Ils n’ont pas convaincu les juges de la cour d’appel administrative. Sur l’affaire elle-même, ceux-ci ont estimé, dans une décision du 17 octobre 2023, que les conditions d’octroi de la protection fonctionnelle des élus sont « exclusivement régies »  par les règles fixées dans le Code général des collectivités territoriales. Ils ont également jugé que la situation des maires, en la matière, diffère de celle des autres agents publics, « eu égard à leurs missions et aux conditions d'exercice de celles-ci ». La cour d’appel a donc confirmé le premier jugement : la commune n’avait pas le croit d’octroyer la protection fonctionnelle, en l’absence de « poursuites pénales ». 

Elle a par ailleurs refusé de se prononcer sur la question de la « rupture d’égalité » : ce sujet, selon les juges marseillais, « ne peut être soulevé qu'à l'appui d'une question prioritaire de constitutionnalité [QPC] présentée dans les formes ». Autrement dit, il revient au Conseil constitutionnel d’en décider. 
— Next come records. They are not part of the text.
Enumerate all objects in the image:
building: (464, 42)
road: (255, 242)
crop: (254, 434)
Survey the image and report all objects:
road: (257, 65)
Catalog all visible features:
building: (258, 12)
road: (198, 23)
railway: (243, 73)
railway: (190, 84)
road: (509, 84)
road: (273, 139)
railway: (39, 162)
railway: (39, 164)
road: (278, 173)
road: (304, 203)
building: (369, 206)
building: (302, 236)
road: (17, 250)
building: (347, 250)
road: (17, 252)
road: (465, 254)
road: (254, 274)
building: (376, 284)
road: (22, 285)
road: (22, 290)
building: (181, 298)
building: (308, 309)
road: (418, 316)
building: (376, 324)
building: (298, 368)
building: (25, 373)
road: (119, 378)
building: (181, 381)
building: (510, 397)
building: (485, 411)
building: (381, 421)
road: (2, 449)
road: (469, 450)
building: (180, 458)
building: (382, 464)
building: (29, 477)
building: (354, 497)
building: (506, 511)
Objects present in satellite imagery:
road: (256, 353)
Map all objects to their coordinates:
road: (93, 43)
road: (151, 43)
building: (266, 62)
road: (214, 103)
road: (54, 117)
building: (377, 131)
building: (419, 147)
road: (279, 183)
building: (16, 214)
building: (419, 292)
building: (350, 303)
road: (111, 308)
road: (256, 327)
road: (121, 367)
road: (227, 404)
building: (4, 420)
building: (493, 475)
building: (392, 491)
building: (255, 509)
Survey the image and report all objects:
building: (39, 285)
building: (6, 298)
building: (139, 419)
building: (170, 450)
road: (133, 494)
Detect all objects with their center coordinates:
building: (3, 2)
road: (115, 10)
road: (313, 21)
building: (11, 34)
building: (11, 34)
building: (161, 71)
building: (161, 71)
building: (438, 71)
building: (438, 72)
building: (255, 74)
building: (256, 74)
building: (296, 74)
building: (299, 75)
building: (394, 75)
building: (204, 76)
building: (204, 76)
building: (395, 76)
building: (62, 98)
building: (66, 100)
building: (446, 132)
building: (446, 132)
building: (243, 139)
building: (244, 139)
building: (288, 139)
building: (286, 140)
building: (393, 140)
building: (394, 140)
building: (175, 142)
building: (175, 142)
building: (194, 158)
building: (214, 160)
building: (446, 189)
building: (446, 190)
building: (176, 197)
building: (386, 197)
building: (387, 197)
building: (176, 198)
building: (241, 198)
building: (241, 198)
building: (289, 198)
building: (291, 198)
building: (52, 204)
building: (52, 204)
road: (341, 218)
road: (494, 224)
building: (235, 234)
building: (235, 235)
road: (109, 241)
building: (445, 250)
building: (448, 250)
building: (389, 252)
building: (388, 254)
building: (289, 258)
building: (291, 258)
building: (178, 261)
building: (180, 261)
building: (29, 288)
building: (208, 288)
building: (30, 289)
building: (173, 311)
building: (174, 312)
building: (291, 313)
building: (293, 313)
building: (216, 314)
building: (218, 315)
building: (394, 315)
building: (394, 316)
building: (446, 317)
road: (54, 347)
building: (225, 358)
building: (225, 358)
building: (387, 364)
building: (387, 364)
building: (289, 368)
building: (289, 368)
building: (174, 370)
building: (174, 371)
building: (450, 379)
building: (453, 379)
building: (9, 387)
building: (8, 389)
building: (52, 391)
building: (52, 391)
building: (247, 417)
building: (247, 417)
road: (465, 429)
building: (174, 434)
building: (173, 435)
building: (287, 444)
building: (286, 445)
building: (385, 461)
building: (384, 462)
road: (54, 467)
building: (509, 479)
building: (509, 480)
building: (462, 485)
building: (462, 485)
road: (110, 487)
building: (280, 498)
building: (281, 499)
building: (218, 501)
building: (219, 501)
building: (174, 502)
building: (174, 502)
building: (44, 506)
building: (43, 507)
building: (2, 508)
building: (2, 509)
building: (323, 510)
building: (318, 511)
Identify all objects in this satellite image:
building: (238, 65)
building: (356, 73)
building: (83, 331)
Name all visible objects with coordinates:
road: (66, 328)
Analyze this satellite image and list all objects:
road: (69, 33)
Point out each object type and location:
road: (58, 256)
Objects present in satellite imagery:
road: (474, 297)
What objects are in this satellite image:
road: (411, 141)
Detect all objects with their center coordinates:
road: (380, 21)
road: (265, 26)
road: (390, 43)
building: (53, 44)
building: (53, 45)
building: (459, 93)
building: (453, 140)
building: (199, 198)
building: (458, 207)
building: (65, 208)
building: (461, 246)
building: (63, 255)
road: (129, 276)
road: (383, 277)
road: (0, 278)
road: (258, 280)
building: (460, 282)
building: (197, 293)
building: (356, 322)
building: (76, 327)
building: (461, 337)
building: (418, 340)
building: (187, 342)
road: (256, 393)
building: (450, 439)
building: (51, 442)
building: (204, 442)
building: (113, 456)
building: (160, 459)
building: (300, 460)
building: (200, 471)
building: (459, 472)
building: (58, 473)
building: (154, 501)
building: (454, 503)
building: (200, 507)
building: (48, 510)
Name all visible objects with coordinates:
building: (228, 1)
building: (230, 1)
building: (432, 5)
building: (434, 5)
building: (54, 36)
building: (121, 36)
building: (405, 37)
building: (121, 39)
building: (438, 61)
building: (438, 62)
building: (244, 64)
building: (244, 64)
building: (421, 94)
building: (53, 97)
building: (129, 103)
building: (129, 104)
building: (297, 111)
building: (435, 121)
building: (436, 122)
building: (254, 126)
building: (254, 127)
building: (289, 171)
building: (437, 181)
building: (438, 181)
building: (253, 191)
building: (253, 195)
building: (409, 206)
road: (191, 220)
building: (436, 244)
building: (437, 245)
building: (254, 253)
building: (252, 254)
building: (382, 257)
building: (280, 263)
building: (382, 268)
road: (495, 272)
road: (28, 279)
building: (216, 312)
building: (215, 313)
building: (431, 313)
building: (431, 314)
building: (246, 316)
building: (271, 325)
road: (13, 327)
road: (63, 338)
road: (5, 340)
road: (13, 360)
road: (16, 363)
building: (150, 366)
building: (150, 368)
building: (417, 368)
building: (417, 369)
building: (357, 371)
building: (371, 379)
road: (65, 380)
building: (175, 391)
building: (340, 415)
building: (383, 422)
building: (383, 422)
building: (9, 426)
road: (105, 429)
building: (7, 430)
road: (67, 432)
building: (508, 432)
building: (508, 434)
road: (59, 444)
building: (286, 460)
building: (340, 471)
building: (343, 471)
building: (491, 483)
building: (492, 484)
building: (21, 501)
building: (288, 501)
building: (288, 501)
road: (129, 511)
« Situations différentes » 

L’affaire est donc remontée jusqu’au Conseil d’État, qui a saisi le Conseil constitutionnel sur cette question. La commune, ainsi que l’Association des maires de Guyane et l’Association des communes et collectivités d’Outre-mer, qui s’y sont joints, ont tenté de faire valoir à cette occasion que les dispositions en apparence contradictoires du CGCT et du Code général de la fonction publique « instaureraient une différence de traitement injustifiée entre les élus municipaux et les agents publics au motif que seuls ces derniers bénéficient d'une protection fonctionnelle lorsqu'ils sont entendus en qualité de témoin assisté, placés en garde à vue ou se voient proposer une mesure de composition pénale ». Il s’agirait, ont-ils plaidé, « d’une méconnaissance du principe d’égalité devant la loi ». 

Les Sages ont répondu clairement non. Ils ont rappelé que certes, l’un des principes fondamentaux de la Déclaration des droits de l’homme et du citoyen est que « la loi doit être la même pour tous, soit qu’elle protège, soit qu’elle punisse ». Mais que pour autant, ce principe ne s’oppose pas « à ce que le législateur règle de façon différente des situations différentes », pourvu que « la différence de traitement soit en rapport direct avec l’objet de la loi qui l’établit ». 

En l’espèce, les Sages estiment que le législateur a bien « réglé de façon différente des situations différentes »  en définissant des règles différentes pour les élus et pour les agents publics, « au regard notamment de la nature de leurs missions et des conditions d'exercice de leurs fonctions ». « Compte tenu de cette différence de situation, le législateur n'était donc pas tenu de les soumettre aux mêmes règles de protection fonctionnelle. » 

Ces dispositions ne sont donc nullement contraires à la Constitution, ont tranché les Sages. 

L’affaire est donc définitivement close. Une commune ne peut accorder la protection fonctionnelle au maire ou à un élu qu’à partir du moment où des poursuites pénales ont effectivement été engagées, pas avant, même en cas de garde à vue.